Griffin’s father, RG2, was vocal in support of his son, telling USA Today that he was “baffled” by Parker’s comments. “He needs to define what ‘one of us’ is,” he said. “I wouldn’t say it’s racism. I would just say some people put things out there about people so they can stir things up.”9
Stirring things up, it seems, is what ratings are made of. ESPN released a statement saying that Parker’s comments were “inappropriate,” and that they are “evaluating” what to do next. To his credit, he publicly apologized to Griffin for the comments. Either way, if Parker is fired, ESPN can pick from an almost limitless supply of bombastic talking heads who are willing to say anything for fifteen minutes of fame. Parker’s greatest mistake in all of this was believing that he mattered to ESPN or the viewing and listening public. Much like the athletes he covers, he is completely disposable and expendable. For a day he was useful for a ratings and publicity spike. Tomorrow he will be discarded. Or, if they choose to do nothing, the story will more than likely go away and be replaced by something different and more sensational tomorrow. Even Griffin’s Heisman Trophy win has taken on a transitory feel, as he was succeeded in Heisman victory by an equally sensational player (Johnny Manziel), who plays the same position, comes from the same state (Texas), and is a freshman to boot (making him historical).
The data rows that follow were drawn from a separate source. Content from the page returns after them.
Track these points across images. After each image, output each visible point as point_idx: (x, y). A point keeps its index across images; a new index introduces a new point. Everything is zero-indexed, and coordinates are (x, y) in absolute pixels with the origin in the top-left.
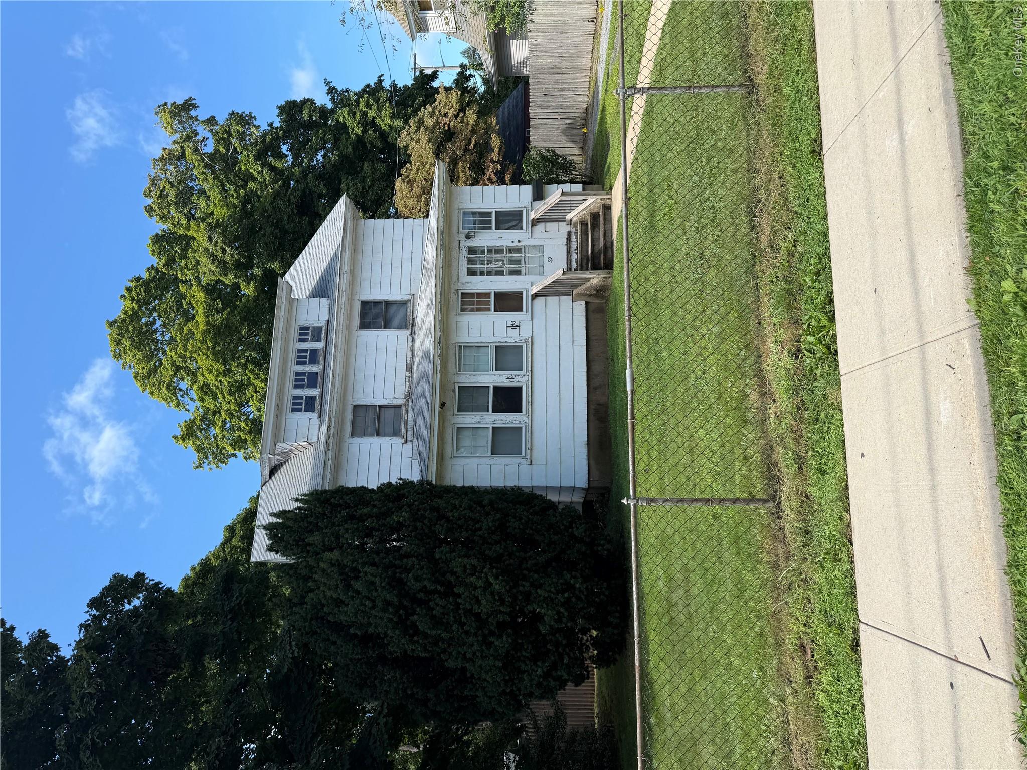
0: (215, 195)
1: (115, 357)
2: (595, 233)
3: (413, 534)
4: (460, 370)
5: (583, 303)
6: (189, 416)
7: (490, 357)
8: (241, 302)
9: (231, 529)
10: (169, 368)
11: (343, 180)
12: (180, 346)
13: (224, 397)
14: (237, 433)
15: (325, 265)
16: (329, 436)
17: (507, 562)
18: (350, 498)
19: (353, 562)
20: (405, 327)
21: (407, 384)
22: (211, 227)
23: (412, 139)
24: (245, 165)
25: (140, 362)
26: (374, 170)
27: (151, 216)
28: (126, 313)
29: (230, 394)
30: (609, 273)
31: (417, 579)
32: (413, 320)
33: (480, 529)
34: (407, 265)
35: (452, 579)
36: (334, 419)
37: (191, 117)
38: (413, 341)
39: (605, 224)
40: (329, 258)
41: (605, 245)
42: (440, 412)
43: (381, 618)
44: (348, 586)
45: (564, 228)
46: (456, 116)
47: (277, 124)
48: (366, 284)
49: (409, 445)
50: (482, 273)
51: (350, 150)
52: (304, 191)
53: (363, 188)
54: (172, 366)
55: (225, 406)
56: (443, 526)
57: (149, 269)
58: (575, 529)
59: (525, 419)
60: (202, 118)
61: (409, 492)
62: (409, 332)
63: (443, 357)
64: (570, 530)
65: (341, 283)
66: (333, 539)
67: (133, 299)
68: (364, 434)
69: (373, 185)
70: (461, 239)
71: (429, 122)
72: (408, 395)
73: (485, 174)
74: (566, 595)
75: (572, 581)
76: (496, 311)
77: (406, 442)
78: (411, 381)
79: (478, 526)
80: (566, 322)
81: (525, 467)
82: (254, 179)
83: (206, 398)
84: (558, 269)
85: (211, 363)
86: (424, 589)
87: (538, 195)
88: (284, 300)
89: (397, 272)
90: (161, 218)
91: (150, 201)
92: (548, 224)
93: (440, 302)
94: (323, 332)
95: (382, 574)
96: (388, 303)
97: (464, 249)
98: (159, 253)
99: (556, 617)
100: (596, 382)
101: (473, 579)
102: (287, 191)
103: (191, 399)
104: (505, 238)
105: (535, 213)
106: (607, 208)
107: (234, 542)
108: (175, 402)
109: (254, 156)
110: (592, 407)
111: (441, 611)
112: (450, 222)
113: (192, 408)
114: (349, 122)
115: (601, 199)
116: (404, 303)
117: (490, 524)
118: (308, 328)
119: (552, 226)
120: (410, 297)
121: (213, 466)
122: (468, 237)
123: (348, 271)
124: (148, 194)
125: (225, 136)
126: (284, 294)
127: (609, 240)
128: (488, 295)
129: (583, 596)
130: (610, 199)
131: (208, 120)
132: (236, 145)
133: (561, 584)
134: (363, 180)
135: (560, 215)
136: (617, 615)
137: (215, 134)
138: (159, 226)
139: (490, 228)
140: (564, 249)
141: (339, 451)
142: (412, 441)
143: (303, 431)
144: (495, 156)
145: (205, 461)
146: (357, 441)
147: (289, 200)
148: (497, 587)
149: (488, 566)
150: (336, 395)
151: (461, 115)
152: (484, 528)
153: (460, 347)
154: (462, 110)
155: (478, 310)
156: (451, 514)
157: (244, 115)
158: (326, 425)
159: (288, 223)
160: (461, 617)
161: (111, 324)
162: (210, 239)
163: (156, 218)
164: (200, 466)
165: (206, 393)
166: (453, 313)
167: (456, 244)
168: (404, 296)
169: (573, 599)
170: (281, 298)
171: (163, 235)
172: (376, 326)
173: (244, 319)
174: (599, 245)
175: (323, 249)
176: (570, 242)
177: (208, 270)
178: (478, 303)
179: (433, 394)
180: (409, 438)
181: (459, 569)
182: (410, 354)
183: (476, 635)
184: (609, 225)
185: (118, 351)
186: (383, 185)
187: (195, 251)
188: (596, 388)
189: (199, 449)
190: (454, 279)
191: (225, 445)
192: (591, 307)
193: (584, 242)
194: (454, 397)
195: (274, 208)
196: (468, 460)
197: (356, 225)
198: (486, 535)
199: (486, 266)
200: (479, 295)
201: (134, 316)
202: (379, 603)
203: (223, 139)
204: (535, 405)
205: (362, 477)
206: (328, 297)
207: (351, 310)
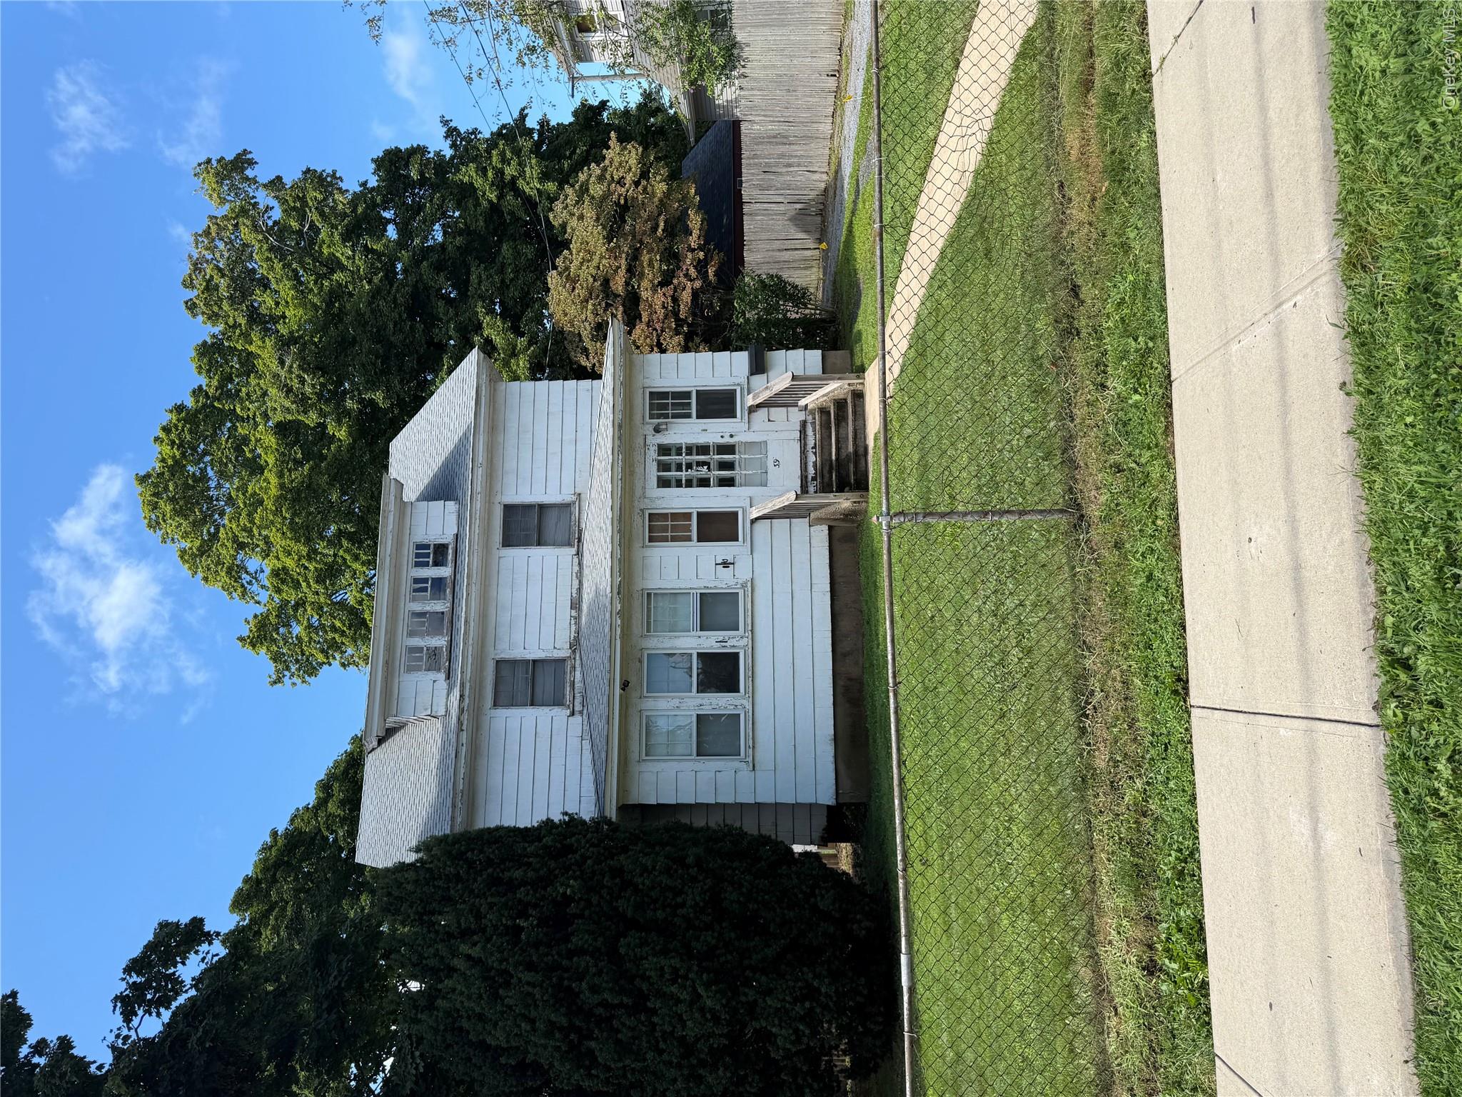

The fact of the matter is that Robert Griffin III is walking a very fine line that includes the expectations of his team, his fan base, Madison Avenue, and black America. Griffin, essentially, needs to be “black enough” to pacify the people who want or need him to be black, but “white enough” to not alienate the legions of white people who are happy to buy Adidas shoes, season ticket packages, and Subway sandwiches from a black athlete whose braids really aren’t all that intimidating because of what a good kid he seems to be. In the midst of all of this, he has to lead his teammates, watch film, memorize a playbook, read defenses, play through pain, and maintain relationships.
We are in awe of his talent and envious of his opportunities. But for the first time, do we feel sorry for Robert Griffin III?